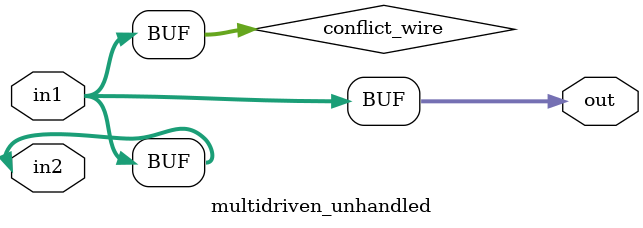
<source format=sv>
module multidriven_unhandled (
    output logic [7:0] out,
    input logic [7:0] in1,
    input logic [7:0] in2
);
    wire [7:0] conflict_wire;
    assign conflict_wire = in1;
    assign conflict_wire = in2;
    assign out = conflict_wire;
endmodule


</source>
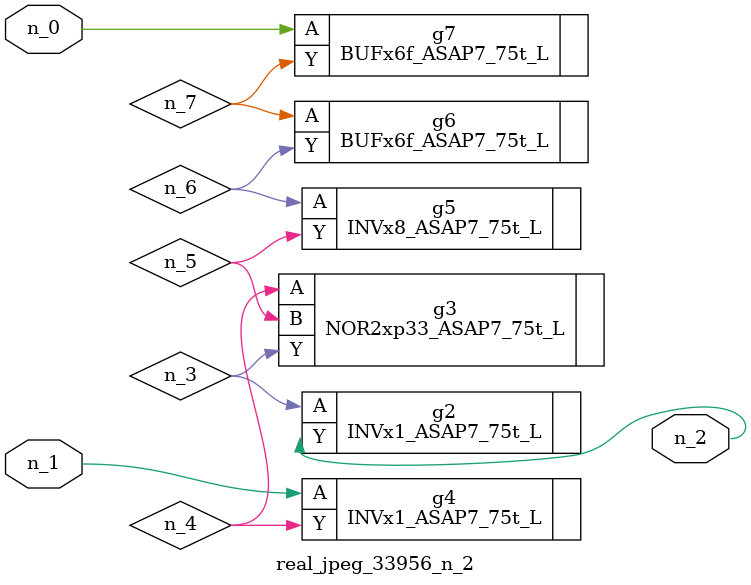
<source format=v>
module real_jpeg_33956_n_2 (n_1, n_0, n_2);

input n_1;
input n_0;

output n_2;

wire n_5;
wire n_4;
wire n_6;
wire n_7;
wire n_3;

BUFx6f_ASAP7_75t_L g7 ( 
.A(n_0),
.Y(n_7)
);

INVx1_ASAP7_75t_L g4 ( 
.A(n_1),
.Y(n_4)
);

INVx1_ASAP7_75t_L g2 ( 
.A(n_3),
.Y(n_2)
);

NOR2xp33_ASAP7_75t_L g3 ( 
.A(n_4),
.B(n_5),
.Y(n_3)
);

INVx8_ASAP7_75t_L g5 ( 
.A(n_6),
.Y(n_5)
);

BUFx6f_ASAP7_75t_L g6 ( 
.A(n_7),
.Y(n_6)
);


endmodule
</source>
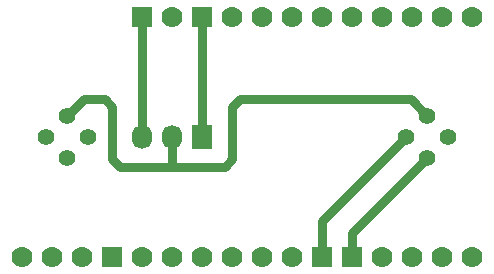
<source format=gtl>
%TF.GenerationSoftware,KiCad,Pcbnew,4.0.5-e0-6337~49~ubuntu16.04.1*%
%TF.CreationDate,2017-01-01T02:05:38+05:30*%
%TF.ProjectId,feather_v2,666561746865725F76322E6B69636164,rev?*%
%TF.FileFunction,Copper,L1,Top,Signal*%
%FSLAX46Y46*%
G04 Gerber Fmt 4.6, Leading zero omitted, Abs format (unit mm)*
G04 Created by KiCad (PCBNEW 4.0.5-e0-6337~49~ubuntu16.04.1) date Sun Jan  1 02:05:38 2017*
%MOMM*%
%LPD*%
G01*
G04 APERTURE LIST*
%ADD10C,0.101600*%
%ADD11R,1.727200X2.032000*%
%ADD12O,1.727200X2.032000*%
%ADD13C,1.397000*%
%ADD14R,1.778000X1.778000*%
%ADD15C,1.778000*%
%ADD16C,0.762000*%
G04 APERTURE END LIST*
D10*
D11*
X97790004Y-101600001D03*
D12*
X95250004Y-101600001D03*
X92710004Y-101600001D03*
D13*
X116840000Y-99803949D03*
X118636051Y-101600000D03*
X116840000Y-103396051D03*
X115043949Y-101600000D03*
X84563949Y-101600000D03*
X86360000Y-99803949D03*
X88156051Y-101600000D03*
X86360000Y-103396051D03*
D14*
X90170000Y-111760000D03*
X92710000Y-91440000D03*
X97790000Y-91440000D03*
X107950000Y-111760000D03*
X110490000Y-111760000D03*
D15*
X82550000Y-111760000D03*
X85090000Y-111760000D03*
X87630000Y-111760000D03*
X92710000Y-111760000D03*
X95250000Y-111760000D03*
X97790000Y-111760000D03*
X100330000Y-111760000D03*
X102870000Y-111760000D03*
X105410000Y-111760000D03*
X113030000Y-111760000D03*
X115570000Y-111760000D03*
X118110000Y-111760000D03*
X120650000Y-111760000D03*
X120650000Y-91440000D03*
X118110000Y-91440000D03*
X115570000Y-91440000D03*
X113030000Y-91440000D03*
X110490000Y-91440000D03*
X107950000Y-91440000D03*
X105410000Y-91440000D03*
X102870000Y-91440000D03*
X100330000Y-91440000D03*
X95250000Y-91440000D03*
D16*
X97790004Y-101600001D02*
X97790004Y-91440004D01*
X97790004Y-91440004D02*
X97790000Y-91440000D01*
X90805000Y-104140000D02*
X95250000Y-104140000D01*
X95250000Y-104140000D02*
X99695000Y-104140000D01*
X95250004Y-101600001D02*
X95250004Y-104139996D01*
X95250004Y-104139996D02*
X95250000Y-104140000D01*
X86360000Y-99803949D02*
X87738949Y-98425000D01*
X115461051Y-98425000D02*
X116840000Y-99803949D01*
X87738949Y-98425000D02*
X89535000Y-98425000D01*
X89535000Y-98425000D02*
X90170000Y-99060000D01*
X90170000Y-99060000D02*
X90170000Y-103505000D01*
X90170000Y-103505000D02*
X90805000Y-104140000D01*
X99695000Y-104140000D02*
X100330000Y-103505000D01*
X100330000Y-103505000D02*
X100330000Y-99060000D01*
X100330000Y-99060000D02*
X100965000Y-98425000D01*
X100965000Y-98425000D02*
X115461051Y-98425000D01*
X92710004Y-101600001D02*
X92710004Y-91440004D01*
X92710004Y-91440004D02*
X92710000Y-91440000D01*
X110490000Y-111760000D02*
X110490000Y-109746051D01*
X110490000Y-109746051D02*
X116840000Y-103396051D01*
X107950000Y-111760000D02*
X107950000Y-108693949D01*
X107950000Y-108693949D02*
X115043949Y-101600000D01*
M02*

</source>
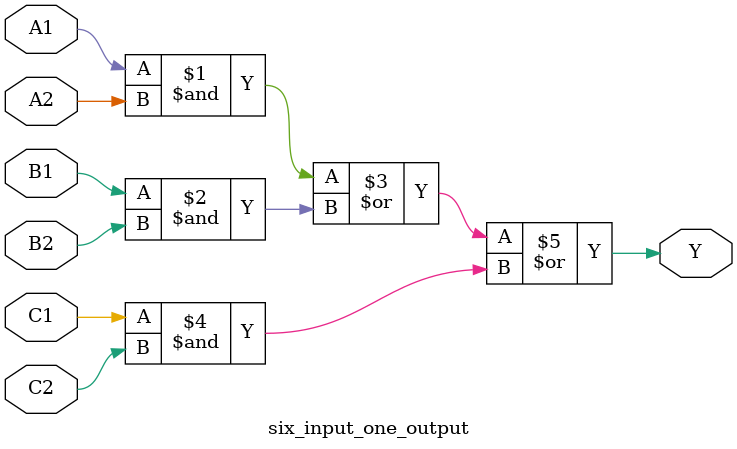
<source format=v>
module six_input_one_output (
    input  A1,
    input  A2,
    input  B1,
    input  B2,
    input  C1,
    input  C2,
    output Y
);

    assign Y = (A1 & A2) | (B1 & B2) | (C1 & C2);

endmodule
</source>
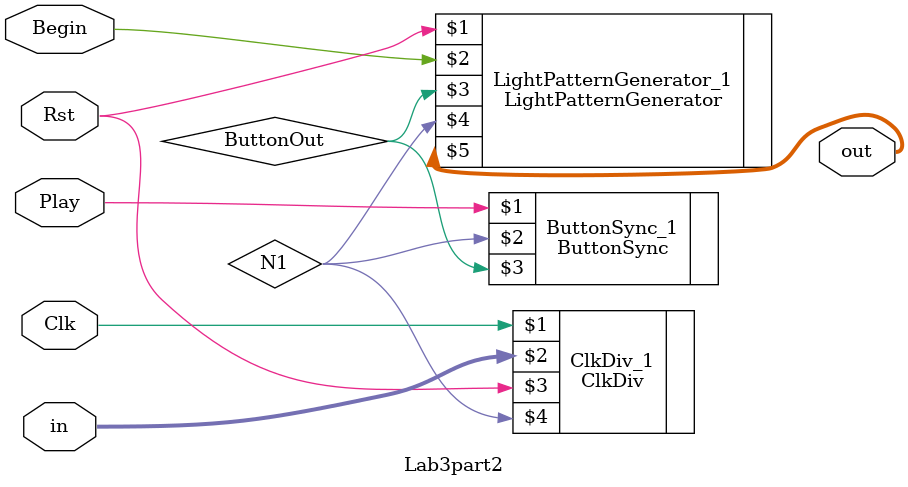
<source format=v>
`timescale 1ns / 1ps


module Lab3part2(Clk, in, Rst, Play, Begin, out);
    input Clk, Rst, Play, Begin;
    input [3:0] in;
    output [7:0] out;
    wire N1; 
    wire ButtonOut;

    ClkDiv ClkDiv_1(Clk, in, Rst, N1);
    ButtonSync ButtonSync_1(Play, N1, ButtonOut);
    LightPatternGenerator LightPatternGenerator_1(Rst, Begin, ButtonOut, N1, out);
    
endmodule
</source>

★ ★ ★ ★ ★ ★ ★

From the first line above down to the line with "X115570000Y-91440000D03*", reproduce every line and no others, omitting pictures.

» Your response:
<source format=sv>
module multidriven_unhandled (
    output logic [7:0] out,
    input logic [7:0] in1,
    input logic [7:0] in2
);
    wire [7:0] conflict_wire;
    assign conflict_wire = in1;
    assign conflict_wire = in2;
    assign out = conflict_wire;
endmodule


</source>
<source format=v>
module real_jpeg_33956_n_2 (n_1, n_0, n_2);

input n_1;
input n_0;

output n_2;

wire n_5;
wire n_4;
wire n_6;
wire n_7;
wire n_3;

BUFx6f_ASAP7_75t_L g7 ( 
.A(n_0),
.Y(n_7)
);

INVx1_ASAP7_75t_L g4 ( 
.A(n_1),
.Y(n_4)
);

INVx1_ASAP7_75t_L g2 ( 
.A(n_3),
.Y(n_2)
);

NOR2xp33_ASAP7_75t_L g3 ( 
.A(n_4),
.B(n_5),
.Y(n_3)
);

INVx8_ASAP7_75t_L g5 ( 
.A(n_6),
.Y(n_5)
);

BUFx6f_ASAP7_75t_L g6 ( 
.A(n_7),
.Y(n_6)
);


endmodule
</source>
<source format=gtl>
%TF.GenerationSoftware,KiCad,Pcbnew,4.0.5-e0-6337~49~ubuntu16.04.1*%
%TF.CreationDate,2017-01-01T02:05:38+05:30*%
%TF.ProjectId,feather_v2,666561746865725F76322E6B69636164,rev?*%
%TF.FileFunction,Copper,L1,Top,Signal*%
%FSLAX46Y46*%
G04 Gerber Fmt 4.6, Leading zero omitted, Abs format (unit mm)*
G04 Created by KiCad (PCBNEW 4.0.5-e0-6337~49~ubuntu16.04.1) date Sun Jan  1 02:05:38 2017*
%MOMM*%
%LPD*%
G01*
G04 APERTURE LIST*
%ADD10C,0.101600*%
%ADD11R,1.727200X2.032000*%
%ADD12O,1.727200X2.032000*%
%ADD13C,1.397000*%
%ADD14R,1.778000X1.778000*%
%ADD15C,1.778000*%
%ADD16C,0.762000*%
G04 APERTURE END LIST*
D10*
D11*
X97790004Y-101600001D03*
D12*
X95250004Y-101600001D03*
X92710004Y-101600001D03*
D13*
X116840000Y-99803949D03*
X118636051Y-101600000D03*
X116840000Y-103396051D03*
X115043949Y-101600000D03*
X84563949Y-101600000D03*
X86360000Y-99803949D03*
X88156051Y-101600000D03*
X86360000Y-103396051D03*
D14*
X90170000Y-111760000D03*
X92710000Y-91440000D03*
X97790000Y-91440000D03*
X107950000Y-111760000D03*
X110490000Y-111760000D03*
D15*
X82550000Y-111760000D03*
X85090000Y-111760000D03*
X87630000Y-111760000D03*
X92710000Y-111760000D03*
X95250000Y-111760000D03*
X97790000Y-111760000D03*
X100330000Y-111760000D03*
X102870000Y-111760000D03*
X105410000Y-111760000D03*
X113030000Y-111760000D03*
X115570000Y-111760000D03*
X118110000Y-111760000D03*
X120650000Y-111760000D03*
X120650000Y-91440000D03*
X118110000Y-91440000D03*
X115570000Y-91440000D03*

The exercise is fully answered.